Crystal Henry always thought her daughter Violet was a happy kid-she'd even avoided the terrible twos. But everything changed when the 5-year-old began experiencing constant mood swings and bed-wetting incidents.
"It wasn't just a phase," Crystal wrote in an article for Romper. "Violet continued to behave erratically, with extreme mood swings. She also started to exhibit verbal and physical tics, which she had never done before."
After a trip to the doctor, Crystal learned that Violet's erratic behavior could be linked to Pediatric Autoimmune Neuropsychiatric Disorder Associated with Streptococcal Infections (PANDAS).
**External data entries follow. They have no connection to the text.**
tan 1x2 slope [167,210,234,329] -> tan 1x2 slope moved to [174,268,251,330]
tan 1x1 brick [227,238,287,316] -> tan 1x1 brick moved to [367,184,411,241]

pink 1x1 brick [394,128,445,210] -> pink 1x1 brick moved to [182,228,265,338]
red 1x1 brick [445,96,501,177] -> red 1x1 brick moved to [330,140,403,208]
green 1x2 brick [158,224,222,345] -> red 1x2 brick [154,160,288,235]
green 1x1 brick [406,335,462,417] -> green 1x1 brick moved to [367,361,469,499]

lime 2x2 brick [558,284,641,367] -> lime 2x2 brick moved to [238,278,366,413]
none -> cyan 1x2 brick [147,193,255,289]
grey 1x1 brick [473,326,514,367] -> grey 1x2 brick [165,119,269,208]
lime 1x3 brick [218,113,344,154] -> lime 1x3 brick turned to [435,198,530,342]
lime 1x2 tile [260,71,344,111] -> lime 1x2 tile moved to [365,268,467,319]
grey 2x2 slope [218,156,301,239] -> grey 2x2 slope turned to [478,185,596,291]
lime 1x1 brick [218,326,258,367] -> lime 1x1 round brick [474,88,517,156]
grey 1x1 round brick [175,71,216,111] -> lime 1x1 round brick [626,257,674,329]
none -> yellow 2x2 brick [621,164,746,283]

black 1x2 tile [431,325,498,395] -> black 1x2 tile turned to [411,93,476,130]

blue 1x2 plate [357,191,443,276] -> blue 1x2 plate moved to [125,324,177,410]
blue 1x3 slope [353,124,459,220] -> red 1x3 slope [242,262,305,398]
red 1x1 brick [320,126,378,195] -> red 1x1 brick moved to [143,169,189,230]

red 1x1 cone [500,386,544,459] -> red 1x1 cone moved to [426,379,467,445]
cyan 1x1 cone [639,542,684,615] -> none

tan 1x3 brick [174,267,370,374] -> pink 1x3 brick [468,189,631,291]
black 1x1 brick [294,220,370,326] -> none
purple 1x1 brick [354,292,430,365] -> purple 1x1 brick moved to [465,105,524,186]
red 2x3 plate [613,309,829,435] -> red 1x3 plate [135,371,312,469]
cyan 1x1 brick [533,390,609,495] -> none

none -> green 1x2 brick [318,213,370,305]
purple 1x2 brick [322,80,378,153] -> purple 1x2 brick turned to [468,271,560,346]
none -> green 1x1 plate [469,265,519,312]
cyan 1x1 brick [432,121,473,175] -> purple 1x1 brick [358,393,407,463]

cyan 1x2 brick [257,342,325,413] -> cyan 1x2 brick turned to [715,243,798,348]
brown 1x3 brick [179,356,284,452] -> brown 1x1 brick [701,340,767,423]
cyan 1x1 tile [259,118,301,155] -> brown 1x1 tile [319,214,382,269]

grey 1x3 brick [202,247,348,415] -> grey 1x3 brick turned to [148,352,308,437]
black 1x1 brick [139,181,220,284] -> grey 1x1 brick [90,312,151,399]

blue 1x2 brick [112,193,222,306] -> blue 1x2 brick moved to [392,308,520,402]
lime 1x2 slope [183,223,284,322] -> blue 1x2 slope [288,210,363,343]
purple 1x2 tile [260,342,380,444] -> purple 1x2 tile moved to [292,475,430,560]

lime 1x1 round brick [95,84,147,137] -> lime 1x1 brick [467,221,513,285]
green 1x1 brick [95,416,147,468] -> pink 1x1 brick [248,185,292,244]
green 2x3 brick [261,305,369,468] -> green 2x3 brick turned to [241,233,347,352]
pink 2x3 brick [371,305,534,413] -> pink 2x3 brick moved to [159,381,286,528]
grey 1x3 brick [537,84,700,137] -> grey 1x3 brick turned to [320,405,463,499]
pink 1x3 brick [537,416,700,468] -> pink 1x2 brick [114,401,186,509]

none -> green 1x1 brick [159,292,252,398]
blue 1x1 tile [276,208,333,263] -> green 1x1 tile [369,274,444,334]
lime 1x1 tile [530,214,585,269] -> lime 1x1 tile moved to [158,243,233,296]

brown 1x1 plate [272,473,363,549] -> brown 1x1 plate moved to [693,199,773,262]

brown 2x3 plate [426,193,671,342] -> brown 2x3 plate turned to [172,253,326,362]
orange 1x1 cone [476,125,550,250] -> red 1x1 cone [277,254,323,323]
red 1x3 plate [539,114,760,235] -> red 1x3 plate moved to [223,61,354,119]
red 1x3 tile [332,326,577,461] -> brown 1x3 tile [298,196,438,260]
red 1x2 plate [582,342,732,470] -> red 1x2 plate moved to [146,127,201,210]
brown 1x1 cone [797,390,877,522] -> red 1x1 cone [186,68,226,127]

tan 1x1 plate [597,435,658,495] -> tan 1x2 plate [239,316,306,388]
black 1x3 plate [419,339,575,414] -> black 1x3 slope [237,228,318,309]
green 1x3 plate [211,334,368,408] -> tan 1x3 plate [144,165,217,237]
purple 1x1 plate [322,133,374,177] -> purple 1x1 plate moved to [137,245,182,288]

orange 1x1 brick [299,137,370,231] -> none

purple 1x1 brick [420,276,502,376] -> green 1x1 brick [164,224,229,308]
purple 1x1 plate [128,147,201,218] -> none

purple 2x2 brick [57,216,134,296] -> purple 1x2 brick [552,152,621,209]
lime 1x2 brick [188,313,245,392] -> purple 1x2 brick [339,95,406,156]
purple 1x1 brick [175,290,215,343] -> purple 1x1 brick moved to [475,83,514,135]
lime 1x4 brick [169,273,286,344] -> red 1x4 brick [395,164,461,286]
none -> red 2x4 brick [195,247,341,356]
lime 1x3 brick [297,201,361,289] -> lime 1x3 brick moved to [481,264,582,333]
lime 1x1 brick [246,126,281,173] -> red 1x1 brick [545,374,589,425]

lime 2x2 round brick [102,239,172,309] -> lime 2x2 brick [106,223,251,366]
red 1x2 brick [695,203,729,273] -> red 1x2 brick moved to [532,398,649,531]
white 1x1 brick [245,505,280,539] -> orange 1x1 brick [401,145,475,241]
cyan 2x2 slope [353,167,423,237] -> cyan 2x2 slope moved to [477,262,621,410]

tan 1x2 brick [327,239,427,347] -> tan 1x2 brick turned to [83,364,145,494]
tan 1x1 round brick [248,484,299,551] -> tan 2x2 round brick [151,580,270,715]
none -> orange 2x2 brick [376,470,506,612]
In the article, Crystal explains how her daughter's out-of-character "meltdown over a potty break" resulted in an emergency room visit that helped Crystal understand how PANDAS was affecting her child.
"[The doctor] explained that PANDAS [...] is basically a strep infection that is lurking in the body disguised as normal healthy cells," Crystal wrote. "PANDAS weakens the blood-brain barrier and irritates the part of the brain that regulates things like movement, logical thinking, emotions and reasoning."
Rebecca Vickers, M.D., spoke to Today based on her experience treating PANDAS patients. "This is a kid who is totally fine and all of a sudden, is obsessing or having compulsions or severe anxiety," said Dr. Vickers.
According to Vickers, a pediatrician from Maryland, the patient is usually a child with a history of strep throat and showing a mix of other nervous disorder signs such as tics, bed-wedding, behavioral regression, or a loss of appetite.
"The ER doctor said the diagnosis is controversial, because there is no one definitive test that can say whether or not they have it," Crystal added. "But with her tics, mood swings and obsessive-compulsive behavior, Violet was showing telltale signs of the disorder."
While Vickers warns that the condition may be "rare" and "mysterious," Crystal wrote the article to spread awareness about PANDAS as a general warning.
"I really wanted to just let parents know that they should trust their gut," Crystal told Today. "I don't want every parent of a grouchy child running to their pediatrician self-diagnosing, but I do think sometimes, as parents, we need to hear that children are inherently good and, more often than not, strange or unusual behavior is a red flag to an underlying issue."
Crystal told Today while her daughter hasn't received an official PANDAS diagnosis, she has a "gut instinct" that Violet does have the condition. Meanwhile, Violet is receiving treatment for gastrointestinal issues and her mother plans for her to take allergy and celiac disease tests.
"I think we can beat this," Crystal told Today. "She started singing in the shower again. I know that seems weird and small, but it's really a sign that my happy girl is still in there somewhere, and I know we can bring her back."